### WHAT YOU SHOULD DO
Could the records below be restated word for word, without a single picture?

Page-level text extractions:

---*---

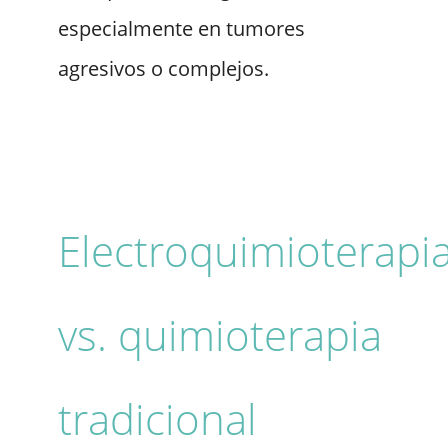
especialmente en tumores
agresivos o complejos.
Electroquimioterapi
vs. quimioterapia
tradicional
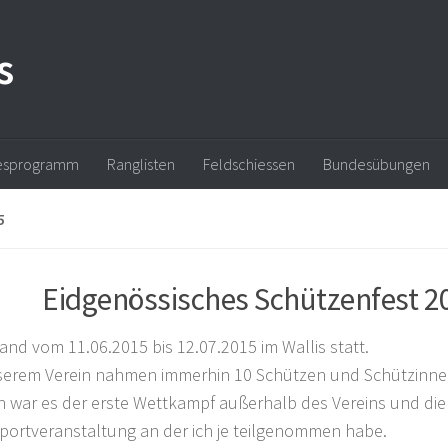
s
esprogramm
Ranglisten
Feldschiessen
Bundesübungen
5
Eidgenössisches Schützenfest 2
fand vom 11.06.2015 bis 12.07.2015 im Wallis statt.
erem Verein nahmen immerhin 10 Schützen und Schützinnen 
h war es der erste Wettkampf außerhalb des Vereins und die
portveranstaltung an der ich je teilgenommen habe.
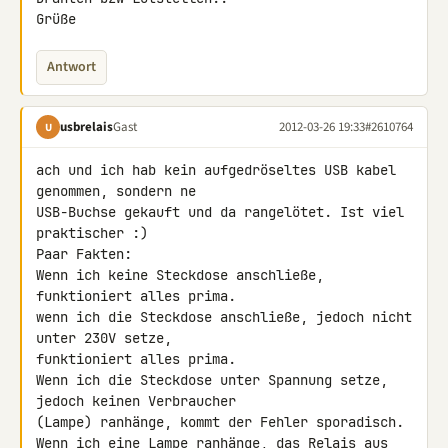
Grüße
Antwort
usbrelais
Gast
2012-03-26 19:33
#2610764
U
ach und ich hab kein aufgedröseltes USB kabel 
genommen, sondern ne 

USB-Buchse gekauft und da rangelötet. Ist viel 
praktischer :)

Paar Fakten:

Wenn ich keine Steckdose anschließe, 
funktioniert alles prima.

wenn ich die Steckdose anschließe, jedoch nicht 
unter 230V setze, 

funktioniert alles prima.

Wenn ich die Steckdose unter Spannung setze, 
jedoch keinen Verbraucher 

(Lampe) ranhänge, kommt der Fehler sporadisch.

Wenn ich eine Lampe ranhänge, das Relais aus 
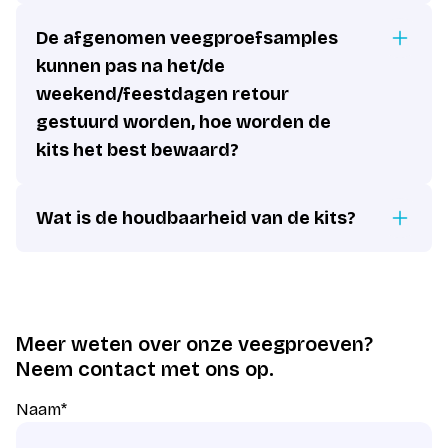
De afgenomen veegproefsamples
kunnen pas na het/de
weekend/feestdagen retour
gestuurd worden, hoe worden de
kits het best bewaard?
Wat is de houdbaarheid van de kits?
Meer weten over onze veegproeven?
Neem contact met ons op.
Naam
*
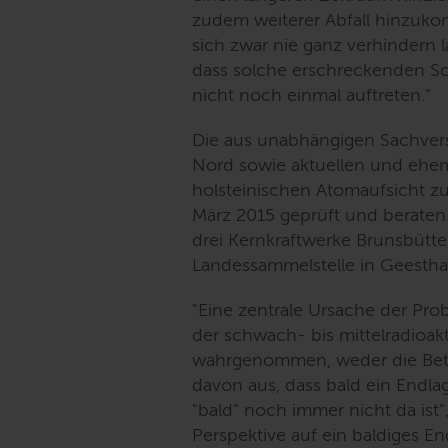
zudem weiterer Abfall hinzu
sich zwar nie ganz verhindern 
dass solche erschreckenden Sc
nicht noch einmal auftreten.
"
Die aus unabhängigen Sachver
Nord sowie aktuellen und ehem
holsteinischen Atomaufsicht z
März 2015 geprüft und beraten. 
drei Kernkraftwerke Brunsbütt
Landessammelstelle in Geesth
"
Eine zentrale Ursache der Pro
der schwach- bis mittelradioakti
wahrgenommen, weder die Betre
davon aus, dass bald ein Endla
"bald" noch immer nicht da ist
"
Perspektive auf ein baldiges E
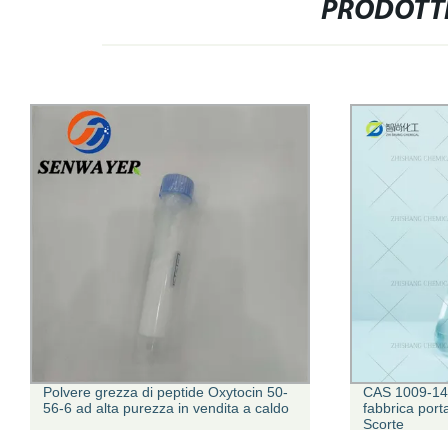
PRODOTTI
Polvere grezza di peptide Oxytocin 50-
CAS 1009-14-
56-6 ad alta purezza in vendita a caldo
fabbrica porta
Scorte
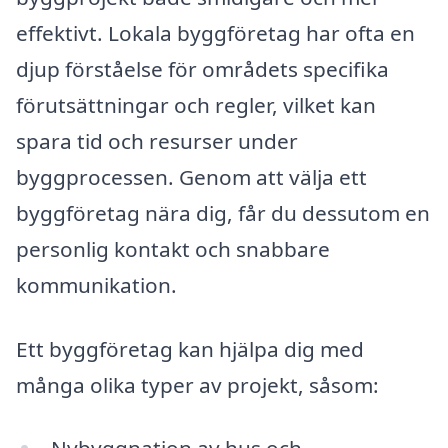
effektivt. Lokala byggföretag har ofta en
djup förståelse för områdets specifika
förutsättningar och regler, vilket kan
spara tid och resurser under
byggprocessen. Genom att välja ett
byggföretag nära dig, får du dessutom en
personlig kontakt och snabbare
kommunikation.
Ett byggföretag kan hjälpa dig med
många olika typer av projekt, såsom:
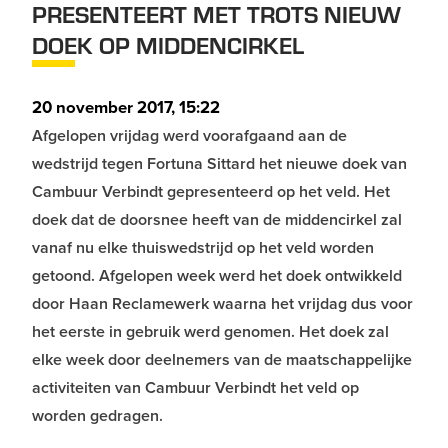
PRESENTEERT MET TROTS NIEUW
DOEK OP MIDDENCIRKEL
20 november 2017, 15:22
Afgelopen vrijdag werd voorafgaand aan de
wedstrijd tegen Fortuna Sittard het nieuwe doek van
Cambuur Verbindt gepresenteerd op het veld. Het
doek dat de doorsnee heeft van de middencirkel zal
vanaf nu elke thuiswedstrijd op het veld worden
getoond. Afgelopen week werd het doek ontwikkeld
door Haan Reclamewerk waarna het vrijdag dus voor
het eerste in gebruik werd genomen. Het doek zal
elke week door deelnemers van de maatschappelijke
activiteiten van Cambuur Verbindt het veld op
worden gedragen.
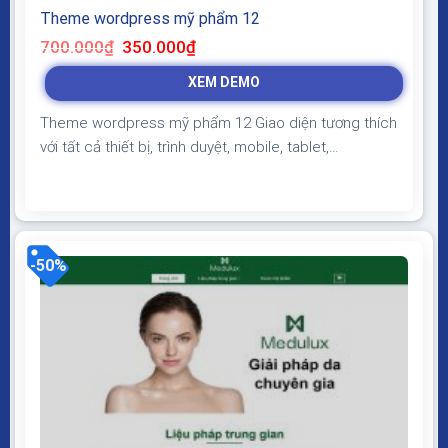
Theme wordpress mỹ phẩm 12
Giá
Giá
700.000
₫
350.000
₫
gốc
hiện
là:
tại
XEM DEMO
700.000₫.
là:
350.000₫.
Theme wordpress mỹ phẩm 12 Giao diện tương thích
với tất cả thiết bị, trình duyệt, mobile, tablet,
desktop… Được code trên nền tảng mã nguồn mở
WordPress dễ dàng sử dụng Thiết kế chuẩn SEO,
load nhanh nhẹ tối ưu với các công cụ tìm kiếm
Theme sạch hoàn toàn 100% không virus, không...
-50%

---*---

### TASK SOLUTION
especialmente en tumores
agresivos o complejos.
Electroquimioterapi
vs. quimioterapia
tradicional
s
esprogramm
Ranglisten
Feldschiessen
Bundesübungen
5
Eidgenössisches Schützenfest 2
fand vom 11.06.2015 bis 12.07.2015 im Wallis statt.
erem Verein nahmen immerhin 10 Schützen und Schützinnen 
h war es der erste Wettkampf außerhalb des Vereins und die
portveranstaltung an der ich je teilgenommen habe.
Grüße
Antwort
usbrelais
Gast
2012-03-26 19:33
#2610764
U
ach und ich hab kein aufgedröseltes USB kabel 
genommen, sondern ne 

USB-Buchse gekauft und da rangelötet. Ist viel 
praktischer :)

Paar Fakten:

Wenn ich keine Steckdose anschließe, 
funktioniert alles prima.

wenn ich die Steckdose anschließe, jedoch nicht 
unter 230V setze, 

funktioniert alles prima.

Wenn ich die Steckdose unter Spannung setze, 
jedoch keinen Verbraucher 

(Lampe) ranhänge, kommt der Fehler sporadisch.

Wenn ich eine Lampe ranhänge, das Relais aus 
De afgenomen veegproefsamples
kunnen pas na het/de
weekend/feestdagen retour
gestuurd worden, hoe worden de
kits het best bewaard?
Wat is de houdbaarheid van de kits?
Meer weten over onze veegproeven?
Neem contact met ons op.
Naam
*
zudem weiterer Abfall hinzu
sich zwar nie ganz verhindern 
dass solche erschreckenden Sc
nicht noch einmal auftreten.
"
Die aus unabhängigen Sachver
Nord sowie aktuellen und ehem
holsteinischen Atomaufsicht z
März 2015 geprüft und beraten. 
drei Kernkraftwerke Brunsbütt
Landessammelstelle in Geesth
"
Eine zentrale Ursache der Pro
der schwach- bis mittelradioakti
wahrgenommen, weder die Betre
davon aus, dass bald ein Endla
"bald" noch immer nicht da ist
"
Perspektive auf ein baldiges E
PRODOTTI
Polvere grezza di peptide Oxytocin 50-
CAS 1009-14-
56-6 ad alta purezza in vendita a caldo
fabbrica porta
Scorte
effektivt. Lokala byggföretag har ofta en
djup förståelse för områdets specifika
förutsättningar och regler, vilket kan
spara tid och resurser under
byggprocessen. Genom att välja ett
byggföretag nära dig, får du dessutom en
personlig kontakt och snabbare
kommunikation.
Ett byggföretag kan hjälpa dig med
många olika typer av projekt, såsom:
PRESENTEERT MET TROTS NIEUW
DOEK OP MIDDENCIRKEL
20 november 2017, 15:22
Afgelopen vrijdag werd voorafgaand aan de
wedstrijd tegen Fortuna Sittard het nieuwe doek van
Cambuur Verbindt gepresenteerd op het veld. Het
doek dat de doorsnee heeft van de middencirkel zal
vanaf nu elke thuiswedstrijd op het veld worden
getoond. Afgelopen week werd het doek ontwikkeld
door Haan Reclamewerk waarna het vrijdag dus voor
het eerste in gebruik werd genomen. Het doek zal
elke week door deelnemers van de maatschappelijke
activiteiten van Cambuur Verbindt het veld op
worden gedragen.
Theme wordpress mỹ phẩm 12
Giá
Giá
700.000
₫
350.000
₫
gốc
hiện
là:
tại
XEM DEMO
700.000₫.
là:
350.000₫.
Theme wordpress mỹ phẩm 12 Giao diện tương thích
với tất cả thiết bị, trình duyệt, mobile, tablet,
desktop… Được code trên nền tảng mã nguồn mở
WordPress dễ dàng sử dụng Thiết kế chuẩn SEO,
load nhanh nhẹ tối ưu với các công cụ tìm kiếm
Theme sạch hoàn toàn 100% không virus, không...
-50%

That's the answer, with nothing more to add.